Former Minnesota House Speaker David Jennings was always seeking a challenge: a new job, a home improvement project, a used car or the books and crossword puzzles he devoured weekly.
The charismatic former Marine from south-central Minnesota held numerous high-profile posts.. Jennings, who lived in Savage with his wife Susan, was up north at the family cabin working on a drywall project with his son and friends when he died in his sleep May 21 at age 74.
"He was always there to help, whether it was with words or a screwdriver and a hammer," son John Jennings of Hutchinson said. "Whatever you needed, he would be there."
Jennings burst onto the Capitol scene in 1979 as part of a large class of freshman Republicans in the House.
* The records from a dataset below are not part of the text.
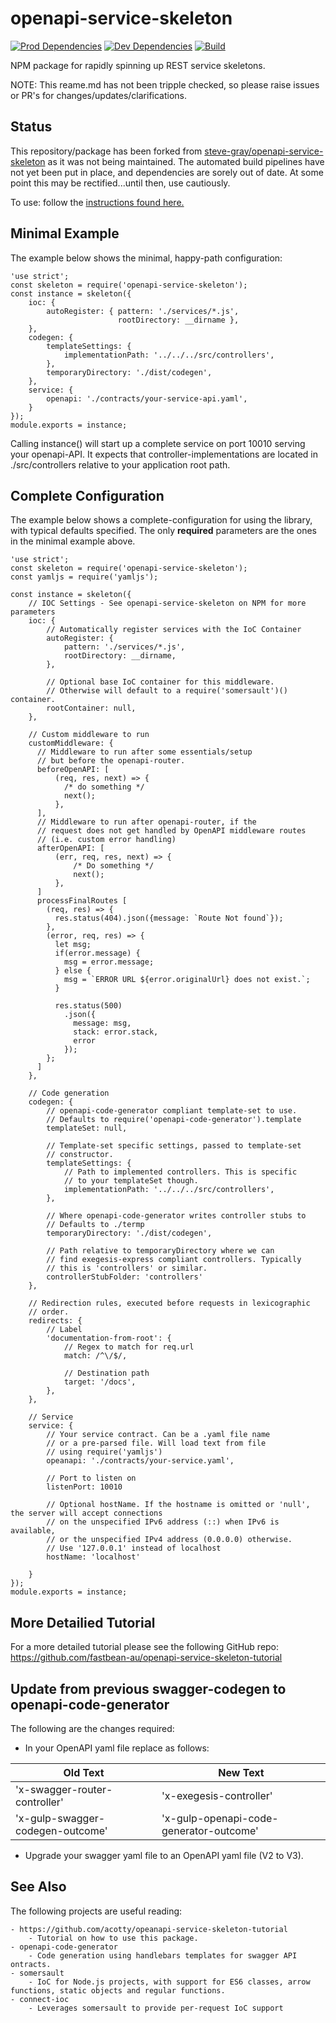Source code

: # openapi-service-skeleton

[![Prod Dependencies](https://david-dm.org/acotty/openapi-service-skeleton/status.svg)](https://david-dm.org/acotty/openapi-service-skeleton)
[![Dev Dependencies](https://david-dm.org/acotty/openapi-service-skeleton/dev-status.svg)](https://david-dm.org/acotty/openapi-service-skeleton#info=devDependencies)
[![Build](https://github.com/acotty/openapi-service-skeleton/actions/workflows/node.js.yml/badge.svg)](https://github.com/acotty/openapi-service-skeleton/actions/workflows/node.js.yml)

NPM package for rapidly spinning up REST service skeletons.

NOTE: This reame.md has not been tripple checked, so please raise issues or PR's for changes/updates/clarifications.

## Status

This repository/package has been forked from [steve-gray/openapi-service-skeleton](https://github.com/steve-gray/openapi-service-skeleton)
as it was not being maintained. The automated build pipelines have not yet been put in place, and dependencies are sorely out of date. At some point this may be rectified...until then, use cautiously.

To use: follow the [instructions found here.](https://coderwall.com/p/q_gh-w/fork-and-patch-npm-moduels-hosted-on-github)

## Minimal Example

The example below shows the minimal, happy-path configuration:

    'use strict';
    const skeleton = require('openapi-service-skeleton');
    const instance = skeleton({
        ioc: {
            autoRegister: { pattern: './services/*.js', 
                            rootDirectory: __dirname },
        },
        codegen: {
            templateSettings: {
                implementationPath: '../../../src/controllers',
            },
            temporaryDirectory: './dist/codegen',
        },
        service: {
            openapi: './contracts/your-service-api.yaml',
        }
    });
    module.exports = instance;

Calling instance() will start up a complete service on port 10010 serving your openapi-API. It expects that  controller-implementations are located in ./src/controllers relative to your application root path.

## Complete Configuration

The example below shows a complete-configuration for using the library, with typical defaults specified. The only __required__ parameters are the ones in the minimal example above.

    'use strict';
    const skeleton = require('openapi-service-skeleton');
    const yamljs = require('yamljs');

    const instance = skeleton({
        // IOC Settings - See openapi-service-skeleton on NPM for more parameters
        ioc: {
            // Automatically register services with the IoC Container
            autoRegister: {
                pattern: './services/*.js',
                rootDirectory: __dirname,
            },

            // Optional base IoC container for this middleware.
            // Otherwise will default to a require('somersault')() container.
            rootContainer: null,
        },

        // Custom middleware to run
        customMiddleware: {
          // Middleware to run after some essentials/setup
          // but before the openapi-router.
          beforeOpenAPI: [
              (req, res, next) => {
                /* do something */
                next();  
              },
          ],
          // Middleware to run after openapi-router, if the
          // request does not get handled by OpenAPI middleware routes 
          // (i.e. custom error handling)
          afterOpenAPI: [
              (err, req, res, next) => {
                  /* Do something */
                  next();
              },
          ]
          processFinalRoutes [
            (req, res) => {
              res.status(404).json({message: `Route Not found`});
            },
            (error, req, res) => {
              let msg;
              if(error.message) {
                msg = error.message;
              } else {
                msg = `ERROR URL ${error.originalUrl} does not exist.`;
              }

              res.status(500)
                .json({
                  message: msg,
                  stack: error.stack,
                  error
                });
            };
          ]
        },

        // Code generation 
        codegen: {
            // openapi-code-generator compliant template-set to use.
            // Defaults to require('openapi-code-generator').template
            templateSet: null,

            // Template-set specific settings, passed to template-set
            // constructor.
            templateSettings: {
                // Path to implemented controllers. This is specific
                // to your templateSet though.
                implementationPath: '../../../src/controllers',
            },

            // Where openapi-code-generator writes controller stubs to
            // Defaults to ./termp
            temporaryDirectory: './dist/codegen',

            // Path relative to temporaryDirectory where we can
            // find exegesis-express compliant controllers. Typically
            // this is 'controllers' or similar.
            controllerStubFolder: 'controllers'
        },

        // Redirection rules, executed before requests in lexicographic
        // order.
        redirects: {
            // Label
            'documentation-from-root': {
                // Regex to match for req.url
                match: /^\/$/,
                
                // Destination path
                target: '/docs',
            },
        },

        // Service 
        service: {
            // Your service contract. Can be a .yaml file name
            // or a pre-parsed file. Will load text from file
            // using require('yamljs')
            opeanapi: './contracts/your-service.yaml',

            // Port to listen on
            listenPort: 10010

            // Optional hostName. If the hostname is omitted or 'null', the server will accept connections 
            // on the unspecified IPv6 address (::) when IPv6 is available, 
            // or the unspecified IPv4 address (0.0.0.0) otherwise.
            // Use '127.0.0.1' instead of localhost
            hostName: 'localhost'            
             
        }
    });
    module.exports = instance;

## More Detailied Tutorial

For a more detailed tutorial please see the following GitHub repo:
    <https://github.com/fastbean-au/openapi-service-skeleton-tutorial>

## Update from previous swagger-codegen to openapi-code-generator

The following are the changes required:

- In your OpenAPI yaml file replace as follows:

|          Old Text                |                 New Text                |
|----------------------------------|-----------------------------------------|
|  'x-swagger-router-controller'   |           'x-exegesis-controller'       |
| 'x-gulp-swagger-codegen-outcome' | 'x-gulp-openapi-code-generator-outcome' |

- Upgrade your swagger yaml file to an OpenAPI yaml file (V2 to V3).

## See Also

The following projects are useful reading:

    - https://github.com/acotty/opeanapi-service-skeleton-tutorial
        - Tutorial on how to use this package.
    - openapi-code-generator
        - Code generation using handlebars templates for swagger API ontracts.
    - somersault
        - IoC for Node.js projects, with support for ES6 classes, arrow functions, static objects and regular functions.
    - connect-ioc
        - Leverages somersault to provide per-request IoC support
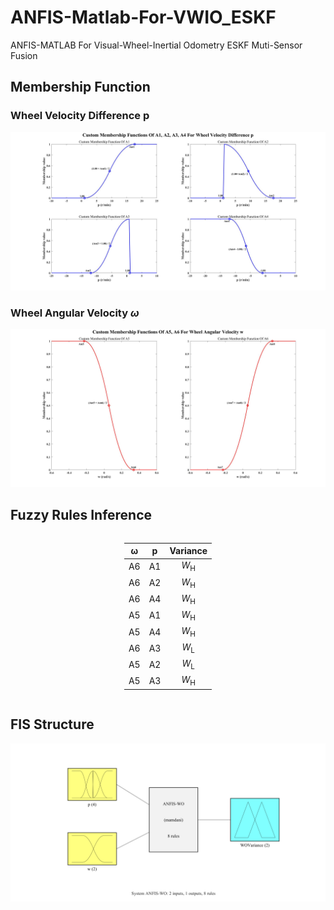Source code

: # ANFIS-Matlab-For-VWIO_ESKF
ANFIS-MATLAB For Visual-Wheel-Inertial Odometry ESKF Muti-Sensor Fusion

<style>
.center 
{
  width: auto;
  display: table;
  margin-left: auto;
  margin-right: auto;
}
</style>

## Membership Function
### Wheel Velocity Difference p
![](./Membership%20Function%20Disgram/Custom%20Membership%20Functions%20Of%20A1,%20A2,%20A3,%20A4%20For%20Wheel%20Velocity%20Difference%20p.jpg)

### Wheel Angular Velocity $\omega$
![](./Membership%20Function%20Disgram/Custom%20Membership%20Functions%20Of%20A5,%20A6%20For%20Wheel%20Angular%20Velocity%20w.jpg)

## Fuzzy Rules Inference
<div class="center">

| $\mathrm{\omega}$   | $\mathrm{p}$  | Variance  |
|  :----------------:  | :----------:  | :------:  |
| A6  | A1 | $W_{\text{H}}$ |
| A6  | A2 | $W_{\text{H}}$ |
| A6  | A4 | $W_{\text{H}}$ |
| A5  | A1 | $W_{\text{H}}$ |
| A5  | A4 | $W_{\text{H}}$ |
| A6  | A3 | $W_{\text{L}}$ |
| A5  | A2 | $W_{\text{L}}$ |
| A5  | A3 | $W_{\text{H}}$ |
</div>

## FIS Structure
![](./FIS_Structure.png)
Within four years, he was the minority leader. Two years later, the GOP won control and Jennings was elected speaker.
"He raised a lot of money and got a lot of candidates. But Jennings' effectiveness was a question of style," the late state Sen. Duane Benson told the Star Tribune in 1999.
Benson, a Republican senator and minority leader from Lanesboro, said Jennings had swagger.
"He knew where he wanted to go," he said. "He would take his merry band of committee chairmen, who would be chewing their nails while Dave would have his feet up on the desk and his hands behind his head. He gave them confidence."
And Jennings was a magnetic presence. "He would never walk into a room and take it over, but eventually people would come to him," John Jennings said.